Tout d’abord, nous tenons à mentionner que, si le cadre de l’agroécologie est clairement défini dans votre introduction, il n’en va pas de mêmes pour les « autres innovations » mentionnées dans le titre de cette étude. Il nous semble indispensable de définir ce qu’on entend par « autres innovations » au risque de faire perdre toute utilité à cette étude.

Voici différents questionnements qui ressortent de notre pratique quotidienne de l’agroécologie dans les pays du Sud.

  1. La motivation personnelle pour l’agroécologie.

Les agriculteurs familiaux du Sud n’ont que très peu d’aspirations agroécologiques. Cette approche ne coule pas de source pour les paysans qui veulent avant tout une augmentation sensible de leurs rentrées financières. S’il est vrai que l’agroécologie peut permettre une amélioration des revenus, elle ne permettra pas aux agriculteurs d’atteindre les standards de développement occidentaux, qui restent le rêve des populations avec lesquelles nous travaillons. L’agroécologie à large échelle peut-elle s’envisager sans un changement du paradigme du développement et une remise en cause du modèle culturel et économique dominant ?

  1. Approche contextuelle et expérimentale de l’agroécologie.

Dans la coopération au développement mais également dans la vulgarisation agricole en général au Sud : la tendance est d’appliquer des recettes toutes faites. La recherche-action et l’expérimentation sont fondamentales dans l’approche agroécologique mais ces pratiques sont très peu présentes dans nos contextes d'intervention.  Cette approche se heurte donc à la mentalité d’apprentissage, comment sortir de cette mentalité?

  1. Formations agronomiques et l'investissement dans la recherche.

Comment faire une place pour l’agroécologie dans la recherche alors qu’elles n'intéressent pas les groupes privés qui, aujourd'hui, orientent largement la recherche scientifique?

Comment redéfinir la recherche pour qu'elle permette plus d’ascendance, et une articulation fluide entre la recherche paysanne et la recherche scientifique.

  1. Prise de risque.

Le changement de modèle agricole et l’expérimentation impliquent une prise de risques. Comment créer un climat social et politique favorable à cette prise de risque. Les politiques publiques sont nécessaires pour soutenir la transition. Au Nord comme au Sud, il est indispensable que ce risque ne soit pas uniquement assumé par le producteur.

  1. Tissus communautaires et sociaux importants. 

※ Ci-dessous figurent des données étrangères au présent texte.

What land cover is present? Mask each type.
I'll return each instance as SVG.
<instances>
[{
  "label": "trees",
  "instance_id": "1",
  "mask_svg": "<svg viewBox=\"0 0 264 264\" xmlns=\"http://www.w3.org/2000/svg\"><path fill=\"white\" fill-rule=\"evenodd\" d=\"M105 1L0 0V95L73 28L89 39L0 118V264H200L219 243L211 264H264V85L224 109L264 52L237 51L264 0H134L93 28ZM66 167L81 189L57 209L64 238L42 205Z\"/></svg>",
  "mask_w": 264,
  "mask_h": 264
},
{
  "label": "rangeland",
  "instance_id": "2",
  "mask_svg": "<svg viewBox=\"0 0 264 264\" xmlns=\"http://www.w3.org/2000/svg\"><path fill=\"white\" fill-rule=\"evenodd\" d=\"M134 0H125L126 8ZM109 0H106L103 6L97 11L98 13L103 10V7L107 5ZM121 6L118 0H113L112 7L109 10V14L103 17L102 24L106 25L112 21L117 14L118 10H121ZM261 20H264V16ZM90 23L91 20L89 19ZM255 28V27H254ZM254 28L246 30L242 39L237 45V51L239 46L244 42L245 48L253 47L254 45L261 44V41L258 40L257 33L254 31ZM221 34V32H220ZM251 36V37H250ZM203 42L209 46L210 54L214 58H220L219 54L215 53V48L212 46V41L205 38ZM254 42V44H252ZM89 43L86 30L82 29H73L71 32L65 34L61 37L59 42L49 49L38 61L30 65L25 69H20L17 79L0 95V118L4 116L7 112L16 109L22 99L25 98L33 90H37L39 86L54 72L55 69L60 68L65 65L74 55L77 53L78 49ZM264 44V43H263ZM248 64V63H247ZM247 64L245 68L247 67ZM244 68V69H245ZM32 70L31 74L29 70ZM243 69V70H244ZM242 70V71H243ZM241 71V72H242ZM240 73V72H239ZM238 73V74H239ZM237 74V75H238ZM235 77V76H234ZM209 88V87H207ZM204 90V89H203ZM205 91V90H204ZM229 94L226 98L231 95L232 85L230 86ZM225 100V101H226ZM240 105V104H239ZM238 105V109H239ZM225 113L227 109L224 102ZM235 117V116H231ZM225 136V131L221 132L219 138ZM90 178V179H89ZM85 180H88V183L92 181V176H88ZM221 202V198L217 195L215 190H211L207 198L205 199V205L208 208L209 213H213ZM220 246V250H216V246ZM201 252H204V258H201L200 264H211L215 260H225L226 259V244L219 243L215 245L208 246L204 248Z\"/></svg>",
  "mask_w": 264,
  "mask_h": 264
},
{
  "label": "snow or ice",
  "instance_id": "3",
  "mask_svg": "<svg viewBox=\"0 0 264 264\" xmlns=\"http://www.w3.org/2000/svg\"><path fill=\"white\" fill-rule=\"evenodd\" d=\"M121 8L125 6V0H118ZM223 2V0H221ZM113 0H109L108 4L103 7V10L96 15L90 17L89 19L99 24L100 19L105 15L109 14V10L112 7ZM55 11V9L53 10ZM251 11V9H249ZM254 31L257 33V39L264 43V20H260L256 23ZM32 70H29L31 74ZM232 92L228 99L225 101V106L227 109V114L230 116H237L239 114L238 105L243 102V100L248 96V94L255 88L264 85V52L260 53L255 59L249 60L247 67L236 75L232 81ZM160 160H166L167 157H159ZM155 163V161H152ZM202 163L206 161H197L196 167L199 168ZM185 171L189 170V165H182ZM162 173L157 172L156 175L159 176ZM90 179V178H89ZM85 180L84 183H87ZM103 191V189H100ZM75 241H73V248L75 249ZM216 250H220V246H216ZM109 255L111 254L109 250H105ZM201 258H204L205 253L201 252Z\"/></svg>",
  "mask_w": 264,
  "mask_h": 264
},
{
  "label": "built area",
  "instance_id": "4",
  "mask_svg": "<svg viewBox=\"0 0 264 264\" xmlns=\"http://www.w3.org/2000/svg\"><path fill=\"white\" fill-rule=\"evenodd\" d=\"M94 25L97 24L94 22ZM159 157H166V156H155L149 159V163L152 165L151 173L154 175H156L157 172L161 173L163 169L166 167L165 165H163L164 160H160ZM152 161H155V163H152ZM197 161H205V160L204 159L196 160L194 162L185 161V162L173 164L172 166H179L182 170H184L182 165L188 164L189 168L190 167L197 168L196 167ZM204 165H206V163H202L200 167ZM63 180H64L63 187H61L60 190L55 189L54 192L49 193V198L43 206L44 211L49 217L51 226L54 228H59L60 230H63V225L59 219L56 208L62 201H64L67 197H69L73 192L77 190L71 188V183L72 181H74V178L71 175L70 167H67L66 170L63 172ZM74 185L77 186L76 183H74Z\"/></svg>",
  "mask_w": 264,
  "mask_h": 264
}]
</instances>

L’agroécologie demande des tissus communautaires et sociaux importants : les paysans doivent se mettre en relation pour expérimenter, échanger. Or ces communautés locales qui s’entraident et échangent n’existent pas dans tous les contextes. Beaucoup de tissus sociaux sont aujourd’hui très affaiblis. Comment l’agroécologie peut-elle s’implanter dans des contextes où les tissus communautaires sont très faibles ? Comment renforcer ces tissus sociaux ? L’agroécologie peut-elle trouver sa place dans un système économique qui renforce les logiques individualistes ?

  1. Les indicateurs :

Il faut dépasser les indicateurs classiques qui sont issus d'un modèle purement économique. L’agroécologie et le changement de paradigme nécessitent de changer de lunettes. Les performances doivent internaliser les couts et bénéfices sociaux, environnementaux, culturels, nutritionnels. Toute comparaison avec l’agriculture conventionnelle doit également intégrer ces dimensions.

La question de l’autonomie et de la résilience doit également trouver sa place dans des indicateurs de performance de l’agroécologie.